Pigment Analysis and Preparation of Pigment–Protein Complexes.

Pigment extraction from cultures that were harvested at equal density (roughly 3 × 10⁶ cells per milliliter) and HPLC analysis were performed as described previously (35, 49). Thylakoids and pigment protein complexes were isolated as described by Lepetit et al. (50). A ratio of β-dodecyl maltoside per chlorophyll a of 30 was used to solubilize thylakoids. Fractions were harvested with a syringe from the bottom to the top to prevent mixture, and absorbance of individual fractions was measured in a GE Healthcare Ultrospec photometer.
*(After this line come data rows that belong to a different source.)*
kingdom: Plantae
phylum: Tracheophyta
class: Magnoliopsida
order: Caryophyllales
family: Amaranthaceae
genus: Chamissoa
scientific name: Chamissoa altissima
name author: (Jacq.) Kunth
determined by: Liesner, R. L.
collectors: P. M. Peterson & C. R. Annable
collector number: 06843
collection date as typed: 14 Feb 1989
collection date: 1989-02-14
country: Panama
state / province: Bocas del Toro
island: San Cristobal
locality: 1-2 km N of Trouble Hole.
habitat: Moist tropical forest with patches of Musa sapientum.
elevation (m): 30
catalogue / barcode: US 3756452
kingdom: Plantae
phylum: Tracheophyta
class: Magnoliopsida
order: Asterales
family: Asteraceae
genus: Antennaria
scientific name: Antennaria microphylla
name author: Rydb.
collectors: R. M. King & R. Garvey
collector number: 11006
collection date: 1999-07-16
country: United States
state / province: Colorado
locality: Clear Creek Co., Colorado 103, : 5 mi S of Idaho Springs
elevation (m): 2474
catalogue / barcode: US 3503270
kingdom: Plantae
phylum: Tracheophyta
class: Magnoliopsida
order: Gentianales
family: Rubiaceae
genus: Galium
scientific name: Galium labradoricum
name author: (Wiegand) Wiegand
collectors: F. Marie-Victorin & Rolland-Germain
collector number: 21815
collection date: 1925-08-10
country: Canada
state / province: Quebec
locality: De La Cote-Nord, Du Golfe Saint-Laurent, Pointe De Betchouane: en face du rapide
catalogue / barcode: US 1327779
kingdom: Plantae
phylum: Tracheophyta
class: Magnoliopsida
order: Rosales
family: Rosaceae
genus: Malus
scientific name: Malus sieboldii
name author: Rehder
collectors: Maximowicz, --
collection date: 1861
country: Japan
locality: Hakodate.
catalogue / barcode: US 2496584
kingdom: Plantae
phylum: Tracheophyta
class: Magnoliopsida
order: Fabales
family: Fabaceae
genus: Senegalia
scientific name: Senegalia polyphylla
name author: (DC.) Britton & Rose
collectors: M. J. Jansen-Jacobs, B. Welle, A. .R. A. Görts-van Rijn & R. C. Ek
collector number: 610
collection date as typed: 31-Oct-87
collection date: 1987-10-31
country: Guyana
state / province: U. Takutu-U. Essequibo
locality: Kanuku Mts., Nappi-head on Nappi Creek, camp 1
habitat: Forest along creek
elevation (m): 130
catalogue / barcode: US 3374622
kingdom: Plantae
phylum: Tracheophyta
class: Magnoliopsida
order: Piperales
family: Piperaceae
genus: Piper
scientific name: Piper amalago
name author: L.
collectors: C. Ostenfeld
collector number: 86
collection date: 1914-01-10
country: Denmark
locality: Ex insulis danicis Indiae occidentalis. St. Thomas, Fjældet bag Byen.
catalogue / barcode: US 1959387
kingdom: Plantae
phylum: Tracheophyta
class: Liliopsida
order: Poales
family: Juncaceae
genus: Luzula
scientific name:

Quantification of Chrysolaminarin.

Extraction and colorimetric determination of the glucan were performed according to the methods of Zhu et al. (28) and Granum and Myklestad (51) with slight modifications (SI Materials and Methods).

Quantification of TAGs.

To determine the lipid content in WT, bgs_b, and bgs_c, flow cytometry was applied with a Cell Lab Quanta SC MPL flow cytometer (Beckman Coulter), which is equipped with a 488-nm laser and variable emission filter sets. BODIPY 493/503 (final concentration of 50 ng/mL; Molecular Probes), a lipophilic bright green fluorescent dye (52), was used to monitor the relative TAG accumulation in different cell lines.